Action item: Pick out every line in the rows below that contains the string "components", and copy each of those lines. Letter case counts.

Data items
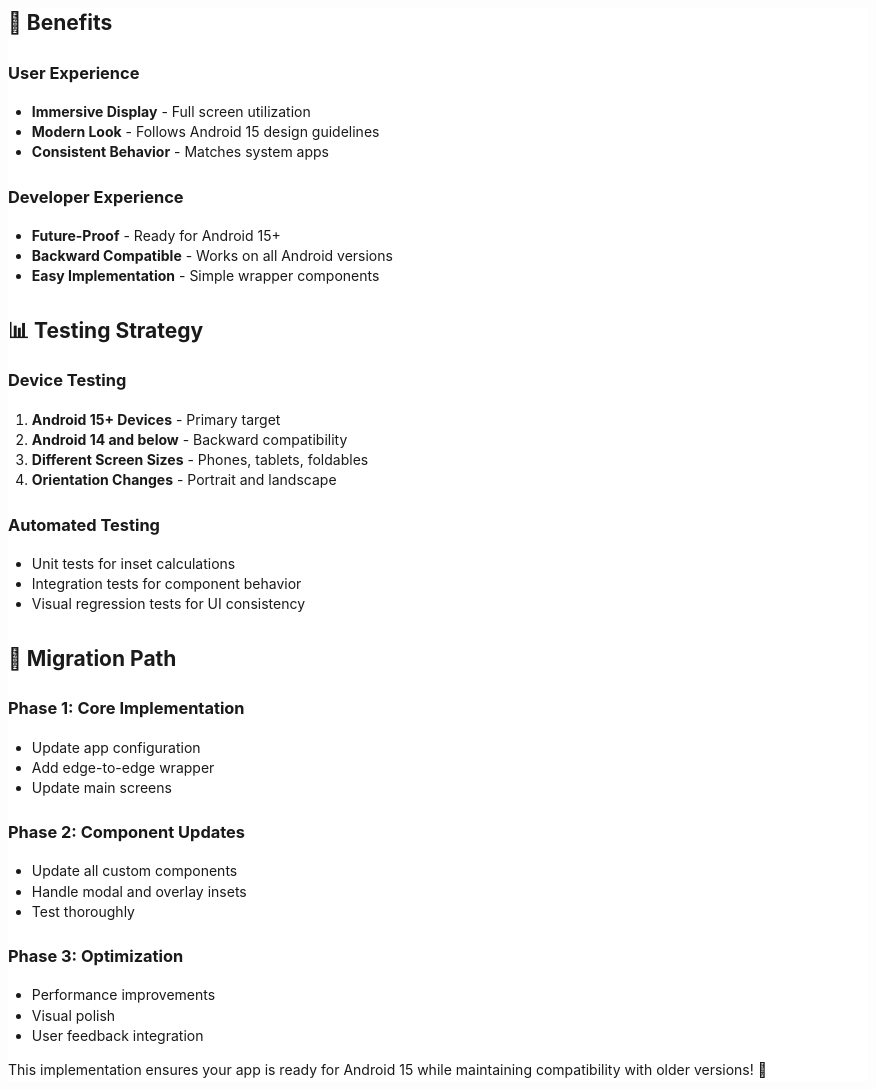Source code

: ## 🚀 Benefits

### User Experience
- **Immersive Display** - Full screen utilization
- **Modern Look** - Follows Android 15 design guidelines
- **Consistent Behavior** - Matches system apps

### Developer Experience
- **Future-Proof** - Ready for Android 15+
- **Backward Compatible** - Works on all Android versions
- **Easy Implementation** - Simple wrapper components

## 📊 Testing Strategy

### Device Testing
1. **Android 15+ Devices** - Primary target
2. **Android 14 and below** - Backward compatibility
3. **Different Screen Sizes** - Phones, tablets, foldables
4. **Orientation Changes** - Portrait and landscape

### Automated Testing
- Unit tests for inset calculations
- Integration tests for component behavior
- Visual regression tests for UI consistency

## 🔄 Migration Path

### Phase 1: Core Implementation
- Update app configuration
- Add edge-to-edge wrapper
- Update main screens

### Phase 2: Component Updates
- Update all custom components
- Handle modal and overlay insets
- Test thoroughly

### Phase 3: Optimization
- Performance improvements
- Visual polish
- User feedback integration

This implementation ensures your app is ready for Android 15 while maintaining compatibility with older versions! 🎉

Solution for this problem:
- **Easy Implementation** - Simple wrapper components
- Update all custom components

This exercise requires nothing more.